Render the lines from the one containing "# Tags (optional)." through the last line as a Markdown table with two columns, Row and Line, numbering each row and omitting blank lines.

Extracted data ::
○ ○ ○

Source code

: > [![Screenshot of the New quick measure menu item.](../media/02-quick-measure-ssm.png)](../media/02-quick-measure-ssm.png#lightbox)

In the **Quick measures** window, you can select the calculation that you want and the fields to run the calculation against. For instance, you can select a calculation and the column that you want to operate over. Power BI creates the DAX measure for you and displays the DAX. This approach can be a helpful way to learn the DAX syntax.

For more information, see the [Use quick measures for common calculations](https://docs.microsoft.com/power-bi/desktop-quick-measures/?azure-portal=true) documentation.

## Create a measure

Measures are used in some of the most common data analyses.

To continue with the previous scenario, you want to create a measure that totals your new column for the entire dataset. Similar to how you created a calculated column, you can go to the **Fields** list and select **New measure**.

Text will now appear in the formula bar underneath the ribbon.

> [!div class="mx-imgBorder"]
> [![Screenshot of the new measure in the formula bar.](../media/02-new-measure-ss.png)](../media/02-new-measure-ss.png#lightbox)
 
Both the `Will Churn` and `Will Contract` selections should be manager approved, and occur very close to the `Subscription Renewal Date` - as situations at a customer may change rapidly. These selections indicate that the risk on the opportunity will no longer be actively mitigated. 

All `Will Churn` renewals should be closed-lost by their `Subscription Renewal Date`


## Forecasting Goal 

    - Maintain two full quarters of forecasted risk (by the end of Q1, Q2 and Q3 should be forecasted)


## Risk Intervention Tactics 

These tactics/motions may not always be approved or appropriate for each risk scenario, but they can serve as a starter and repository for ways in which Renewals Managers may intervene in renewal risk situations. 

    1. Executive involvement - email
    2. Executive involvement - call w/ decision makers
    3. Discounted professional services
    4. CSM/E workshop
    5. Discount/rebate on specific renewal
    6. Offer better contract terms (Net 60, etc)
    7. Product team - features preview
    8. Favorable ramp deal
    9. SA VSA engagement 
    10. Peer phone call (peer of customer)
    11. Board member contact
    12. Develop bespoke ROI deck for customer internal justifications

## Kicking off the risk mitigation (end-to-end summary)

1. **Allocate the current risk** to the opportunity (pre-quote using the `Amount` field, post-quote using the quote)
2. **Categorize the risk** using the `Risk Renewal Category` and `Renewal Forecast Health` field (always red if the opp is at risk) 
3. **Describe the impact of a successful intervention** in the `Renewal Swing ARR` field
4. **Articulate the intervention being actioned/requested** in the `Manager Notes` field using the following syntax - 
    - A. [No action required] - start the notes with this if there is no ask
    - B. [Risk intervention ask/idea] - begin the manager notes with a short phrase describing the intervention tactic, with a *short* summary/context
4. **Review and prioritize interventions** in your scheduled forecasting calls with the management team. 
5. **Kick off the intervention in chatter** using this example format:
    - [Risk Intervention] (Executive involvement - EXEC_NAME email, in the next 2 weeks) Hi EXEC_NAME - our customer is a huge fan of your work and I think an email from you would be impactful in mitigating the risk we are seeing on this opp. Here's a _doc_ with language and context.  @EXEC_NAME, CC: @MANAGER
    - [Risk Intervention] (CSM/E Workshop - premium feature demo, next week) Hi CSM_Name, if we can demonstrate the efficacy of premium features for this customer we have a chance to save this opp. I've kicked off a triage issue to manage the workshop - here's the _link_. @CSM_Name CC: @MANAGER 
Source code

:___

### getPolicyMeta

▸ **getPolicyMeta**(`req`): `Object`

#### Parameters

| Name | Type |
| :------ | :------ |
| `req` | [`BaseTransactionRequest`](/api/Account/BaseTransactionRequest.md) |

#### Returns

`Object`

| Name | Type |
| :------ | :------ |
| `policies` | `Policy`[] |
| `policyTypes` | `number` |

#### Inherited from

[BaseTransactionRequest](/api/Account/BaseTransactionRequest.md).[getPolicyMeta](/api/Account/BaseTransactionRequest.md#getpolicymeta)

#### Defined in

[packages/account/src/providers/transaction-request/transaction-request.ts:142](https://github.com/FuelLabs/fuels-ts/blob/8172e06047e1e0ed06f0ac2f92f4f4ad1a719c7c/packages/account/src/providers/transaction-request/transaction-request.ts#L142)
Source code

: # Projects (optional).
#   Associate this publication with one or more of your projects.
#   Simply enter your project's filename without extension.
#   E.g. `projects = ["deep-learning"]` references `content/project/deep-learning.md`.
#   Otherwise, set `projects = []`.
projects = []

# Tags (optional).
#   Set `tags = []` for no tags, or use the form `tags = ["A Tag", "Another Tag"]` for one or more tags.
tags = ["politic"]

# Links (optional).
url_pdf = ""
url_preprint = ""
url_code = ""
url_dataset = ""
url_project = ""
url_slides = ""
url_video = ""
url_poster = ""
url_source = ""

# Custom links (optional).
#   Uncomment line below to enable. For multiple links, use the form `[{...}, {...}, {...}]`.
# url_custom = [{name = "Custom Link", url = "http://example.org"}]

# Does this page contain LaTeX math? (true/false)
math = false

○ ○ ○

Output below ::
| Row | Line |
|---|---|
| 1 | # Tags (optional). |
| 2 | #   Set `tags = []` for no tags, or use the form `tags = ["A Tag", "Another Tag"]` for one or more tags. |
| 3 | tags = ["politic"] |
| 4 | # Links (optional). |
| 5 | url_pdf = "" |
| 6 | url_preprint = "" |
| 7 | url_code = "" |
| 8 | url_dataset = "" |
| 9 | url_project = "" |
| 10 | url_slides = "" |
| 11 | url_video = "" |
| 12 | url_poster = "" |
| 13 | url_source = "" |
| 14 | # Custom links (optional). |
| 15 | #   Uncomment line below to enable. For multiple links, use the form `[{...}, {...}, {...}]`. |
| 16 | # url_custom = [{name = "Custom Link", url = "http://example.org"}] |
| 17 | # Does this page contain LaTeX math? (true/false) |
| 18 | math = false |